***** Document text
He used this tiny little application of IoT technology to make the big trend ultra-relevant and interesting to a market that might not get excited about the bigger trend in the same way.

He did a lot of other things right, too, that I don’t have room to go into here (and would be talking out of turn to give away too much)…

But I can tell you that was a very successful promo.

He made the big trend small and relatable, and it made it ultra-relevant to readers…

This principle has very broad applications…

The promo I’m writing right now is nothing like Henry’s.  But the same principle of making a big trend relevant by presenting it in a small and specific way still applied.

I’ll give away this much.  I found a really compelling long-term trend, that pointed to something that really supported the core narrative and USP of the product I’m selling.  I’d written all about the long-term trend.  But my client turned around and asked what that trend meant on a tiny time frame.  As in, today.

We did the math, and it was jaw-dropping.  So instead of focusing on the giant, we’re focusing on the tiny.  At least as an entry point, to show our prospect that it’s worth paying attention.  Then, when we back that up with long-term data, it makes it all the more powerful.

One more example: the EMP-resistant backup solar generator I’ve written about before.  Part of what made the promo for that so compelling was that I identified one ultra-specific and somewhat scary time at which having the generator would be a godsend.  I started by telling that story.
**********
**Problems and tasks:**
A. Say whether each statement agrees with the passage on writing promos, answering yes or no and quoting the words that decide it: (i) The promo the writer is working on now is much like Henry's. (ii) The client asked what the trend meant over a very short span of time. (iii) The promo for the solar generator opened with a story.
B. Rewrite the passage on writing promos starting with "He made the" and going on through "As in, today.", swapping "client" for "customer".
C. Carry on the passage on writing promos from its last sentence.
***** Information supplied
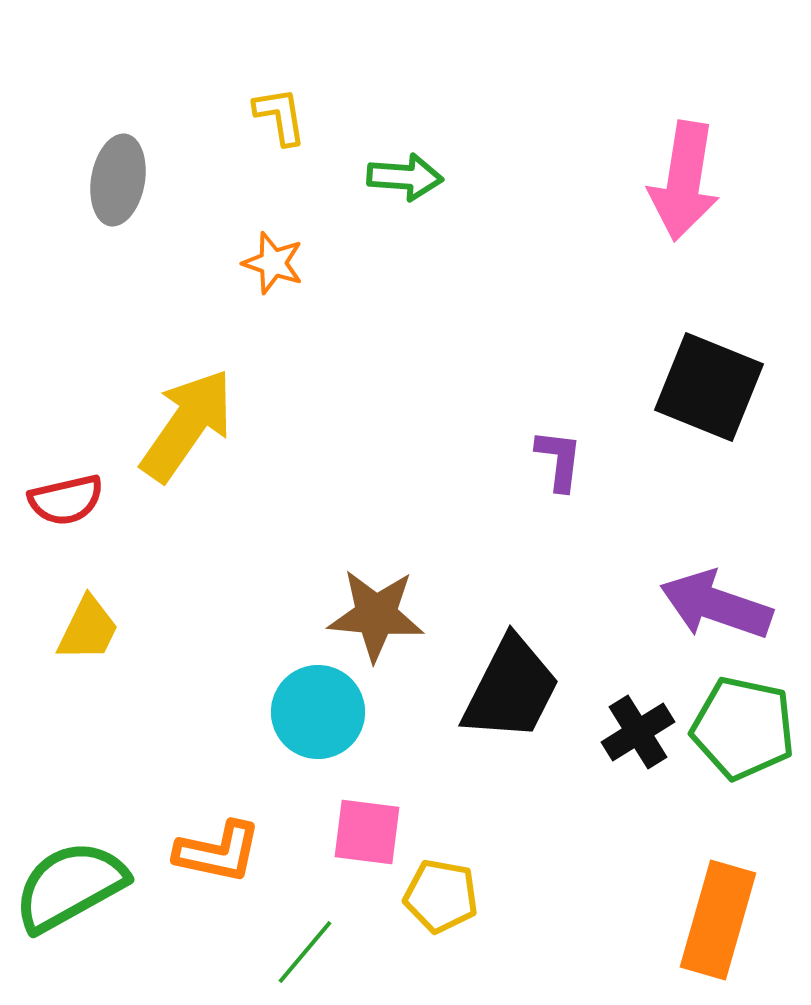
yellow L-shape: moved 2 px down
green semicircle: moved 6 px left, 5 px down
**********
**Replies:**
A.
(i) No: "The promo I’m writing right now is nothing like Henry’s."
(ii) Yes: "my client turned around and asked what that trend meant on a tiny time frame."
(iii) Yes: "I started by telling that story."

B.
He made the big trend small and relatable, and it made it ultra-relevant to readers…

This principle has very broad applications…

The promo I’m writing right now is nothing like Henry’s.  But the same principle of making a big trend relevant by presenting it in a small and specific way still applied.

I’ll give away this much.  I found a really compelling long-term trend, that pointed to something that really supported the core narrative and USP of the product I’m selling.  I’d written all about the long-term trend.  But my customer turned around and asked what that trend meant on a tiny time frame.  As in, today.

C.
Only after that tiny scenario was firmly planted in the prospect’s mind did I zoom out and look at all the other situations where it would be useful, including situations that had nothing to do with an EMP.  Talking about all those other applications only became really interesting once the specific scenario I laid out first made the whole narrative hyper-relevant.

How to use this on your next marketing campaign…

Many times, we think big.

For example, let’s say you’re selling “How to get clients for consultants” training.

You could look at that, and think, “Make six-figures a year without putting on pants!”  And that’s an attractive proposition.

But what if you got ultra-specific?  As-in, you took a picture of you from the chest up, holding a check for $14,386, and your headline was, “I made this money last month —  without putting on pants — and you can too.”

$14,386 is a lot less than six-figures.  But the specificity of the one check for that amount, making it a very small thing, is part of what makes it so exciting.

It also makes the bigger promise you make later feel much more real.

Next time you uncover something big and exciting, ask yourself if there’s a much smaller way to present it that will feel much more tangible, more realistic, more graspable, more relatable, and more relevant to your prospect.

Start there — and only once you’ve told that tiny story, zoom out to the big story, and its even broader implications.